Strimzi focuses exclusively on Kafka cluster management, offering support for brokers, Zookeeper, Kafka Connect, and MirrorMaker. However, it doesn't directly include components like Schema Registry, KSQL, and graphical interfaces. Perhaps this will change in the future, but currently these features need to be managed separately.
CFK already manages the entire Confluent ecosystem, including Kafka, Schema Registry, KSQL, and Control Center, all under a single Operator. However, it has two versions:
- Community – free, but with limited features.
- Enterprise – paid, with advanced features like RBAC, Multi-Tenancy, and Observability.
If the intention is to pay, perhaps it makes more sense to use Confluent's SaaS instead of deploying everything on Kubernetes.
Although it's possible to use only CFK to install Kafka, there are some disadvantages compared to Strimzi, which make it a better option:
- Pure Open Source Kafka
- Strimzi follows 100% open-source Apache Kafka, without dependency on a specific vendor.
- CFK installs Confluent's version of Kafka, which can bring limitations in the Community version and require licensing for certain features.
- Less Proprietary Software Dependency (Vendor Lock-in)
- With Strimzi, you maintain total control of your environment and can migrate or customize your Kafka cluster without restrictions.

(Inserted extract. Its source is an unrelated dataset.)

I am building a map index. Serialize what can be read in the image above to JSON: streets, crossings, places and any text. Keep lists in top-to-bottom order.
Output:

- CFK can generate Confluent dependency, especially if you need features that only exist in the Enterprise version.
- Lightweight and Efficient
- Strimzi is leaner and focused exclusively on Kafka, without bringing unnecessary dependencies.

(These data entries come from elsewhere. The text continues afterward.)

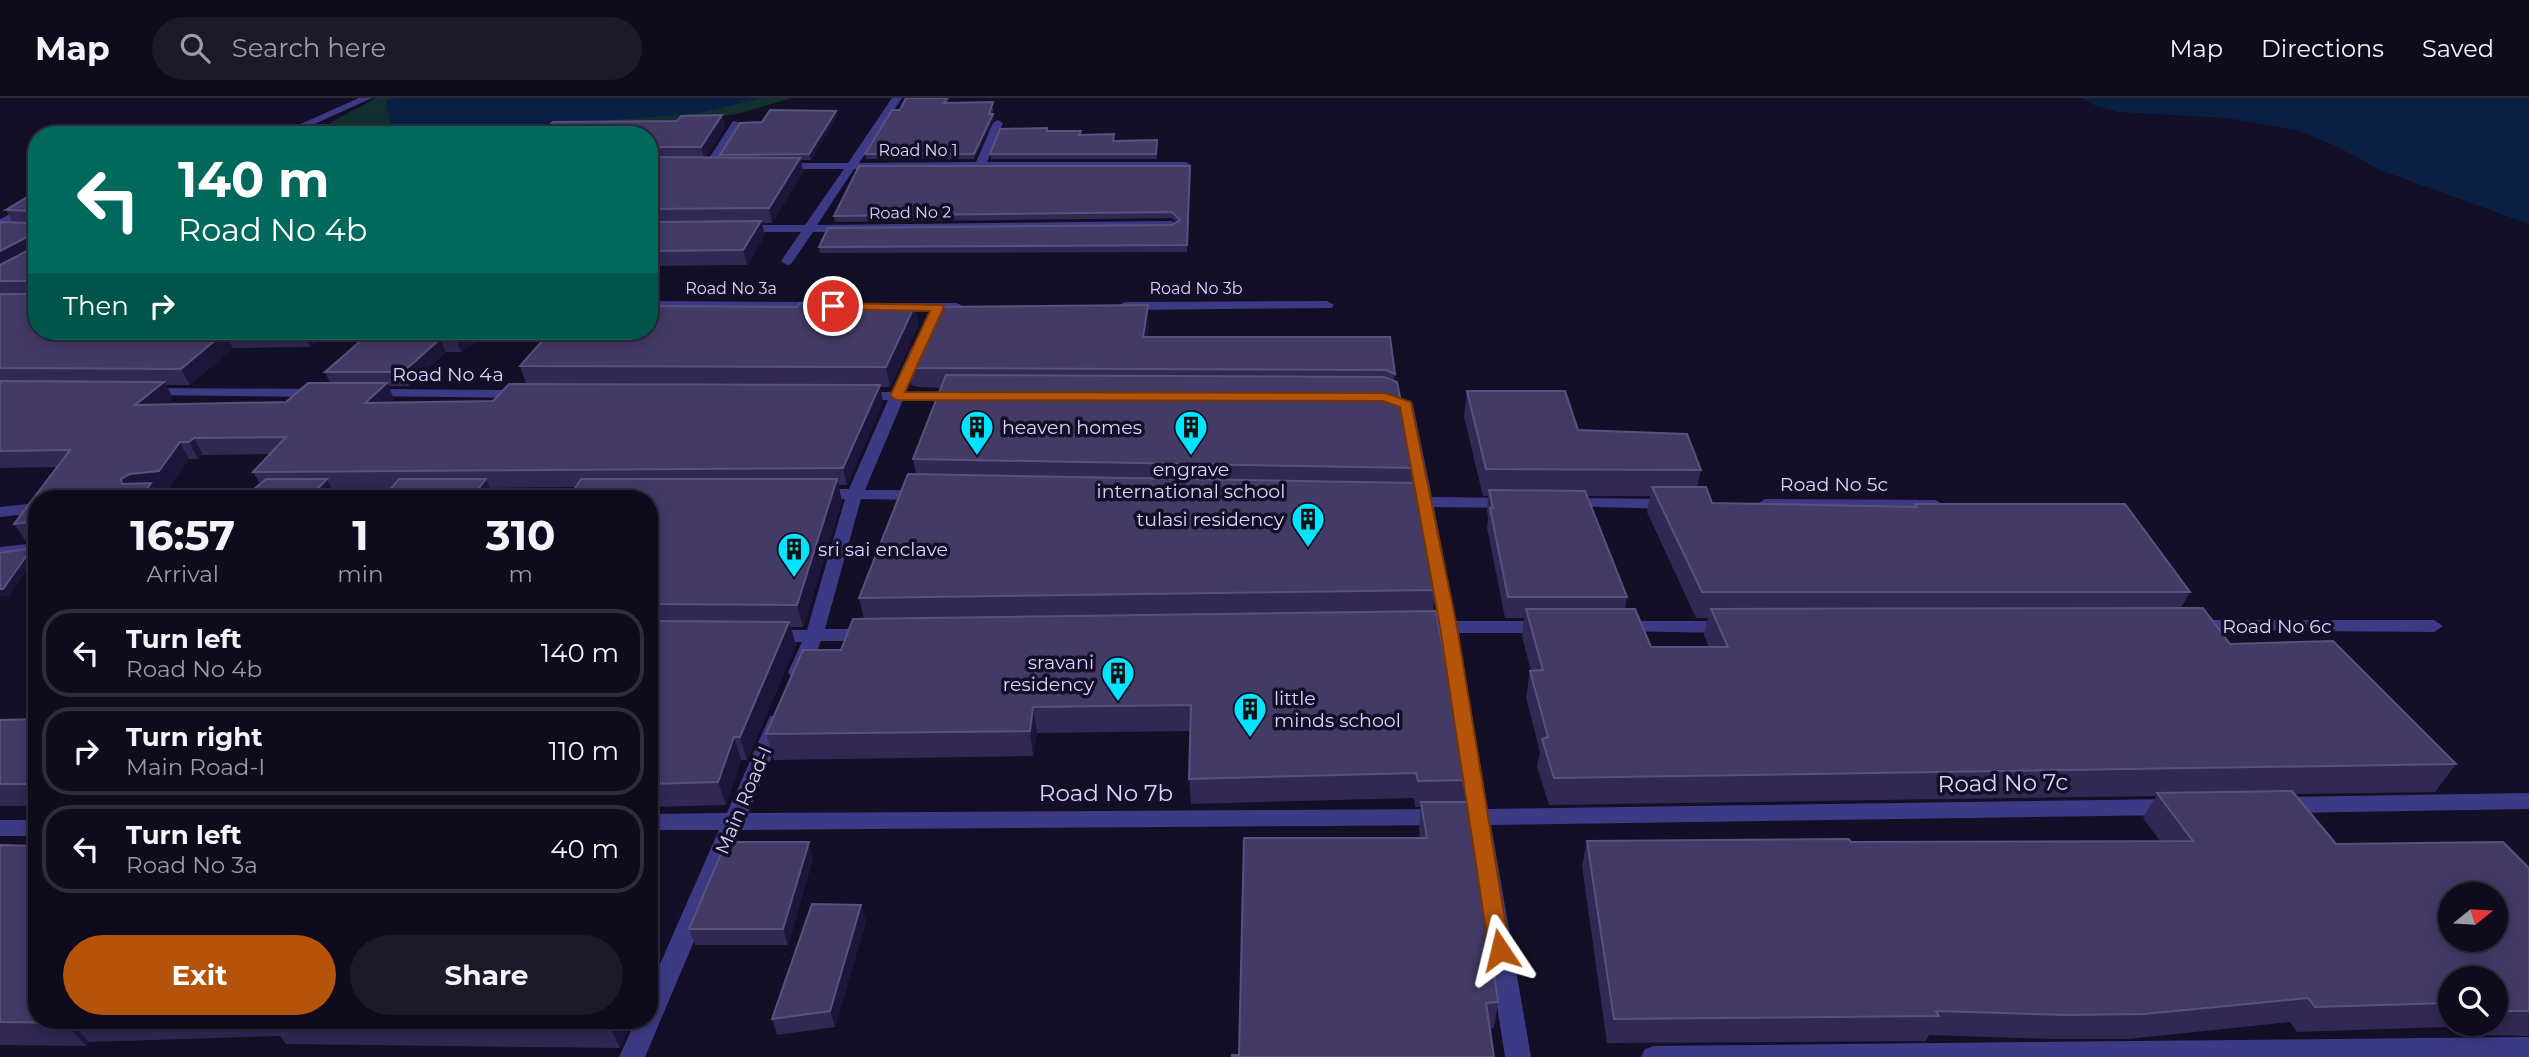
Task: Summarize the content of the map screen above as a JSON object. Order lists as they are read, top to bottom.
{
  "streets": {
    "street": [
      "Road No 1",
      "Road No 2",
      "Road No 3a",
      "Road No 3b",
      "Road No 4a",
      "Road No 5c",
      "Road No 6c",
      "Road No 7c",
      "Road No 7b",
      "Main Road-I"
    ]
  },
  "crossings": [
    ["Road No 7c", "Road No 7b"],
    ["Road No 7b", "Main Road-I"]
  ],
  "places": {
    "building": [
      "heaven homes",
      "engrave international school",
      "tulasi residency",
      "sri sai enclave",
      "sravani residency",
      "little minds school"
    ]
  },
  "north": "right",
  "page": {
    "header": "Map",
    "search": "Search here",
    "nav": ["Map", "Directions", "Saved"],
    "turn": ["140 m", "Road No 4b"],
    "then": "Then",
    "eta": [
      "16:57",
      "Arrival",
      "1",
      "min",
      "310",
      "m"
    ],
    "list": [
      {
        "name": "Turn left",
        "note": "Road No 4b",
        "value": "140 m"
      },
      {
        "name": "Turn right",
        "note": "Main Road-I",
        "value": "110 m"
      },
      {
        "name": "Turn left",
        "note": "Road No 3a",
        "value": "40 m"
      }
    ],
    "buttons": ["Exit", "Share"]
  }
}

- CFK, on the other hand, manages Kafka + Schema Registry + KSQL + Control Center, which can be overkill if you only want to run Kafka.

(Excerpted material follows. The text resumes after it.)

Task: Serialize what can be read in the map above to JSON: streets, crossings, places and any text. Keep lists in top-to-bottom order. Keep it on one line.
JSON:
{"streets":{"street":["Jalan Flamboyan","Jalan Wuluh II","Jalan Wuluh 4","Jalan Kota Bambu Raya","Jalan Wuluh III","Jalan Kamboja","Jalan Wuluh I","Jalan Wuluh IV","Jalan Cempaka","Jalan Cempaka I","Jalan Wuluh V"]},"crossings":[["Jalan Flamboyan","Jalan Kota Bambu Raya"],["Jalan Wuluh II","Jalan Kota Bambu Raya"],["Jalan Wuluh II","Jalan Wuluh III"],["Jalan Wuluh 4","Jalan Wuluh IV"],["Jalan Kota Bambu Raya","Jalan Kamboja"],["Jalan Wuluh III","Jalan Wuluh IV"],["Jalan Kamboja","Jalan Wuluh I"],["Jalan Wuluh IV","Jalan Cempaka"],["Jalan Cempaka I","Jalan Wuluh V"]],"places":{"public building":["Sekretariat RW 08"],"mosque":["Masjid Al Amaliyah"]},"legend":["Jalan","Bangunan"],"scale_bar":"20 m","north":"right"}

- Better Kubernetes Integration
- Strimzi was created specifically for Kubernetes, following native Operators and CRDs standards.
- CFK also uses CRDs, but its greater focus is reproducing the Confluent ecosystem within Kubernetes, which can add unnecessary complexity.
- Active and Independent Community
- Strimzi is a CNCF (Cloud Native Computing Foundation) project, with community support and aligned with the Kubernetes ecosystem.
- CFK is maintained by Confluent, and its development is more tied to the company's commercial strategy.
Despite its disadvantages for managing Kafka, CFK facilitates installing Confluent Schema Registry, KSQL, and Control Center within Kubernetes. If you'll use any of these features, it makes sense to use it.
We won't use any of these CFK features for the following reason.
- If we use Confluent Schema Registry
With this hybrid approach, we get the best of both worlds:
- Strimzi to manage Kafka (lightweight, flexible, and no lock-in).
- CFK only for Schema Registry and other services (ease of deploy).
This way, we avoid unnecessary dependencies and keep Kafka lighter and more independent, while still taking advantage of the ease of deploying Confluent's additional components.
Schema Registry and KsqlDB​
Since Strimzi doesn't provide a native Schema Registry in its feature set, it's necessary to choose an external tool.
We won't talk about Avro or Protobuf here, only a tool that enables you to register your schemas to serialize and deserialize messages.
If you plan to use Confluent's Schema Registry internally in your company, without offering services that compete with Confluent's SaaS products, then you can use these tools without paying for a license.
However, it's important to note that if you need advanced Schema Registry features like security or schema validation, these may require a Confluent Enterprise license. But for basic internal use, Confluent's Schema Registry can be used at no additional cost. The same applies to KsqlDB (formerly Ksql).
At another time, I'd like to talk more about schema registry and explore other alternatives, like Apicurio which apparently is currently the only schema registry in CNCF. As I mentioned earlier, if the Kafka cluster grows too much to the point where migration to Confluent Cloud is worthwhile, we'll already be using tools developed by them.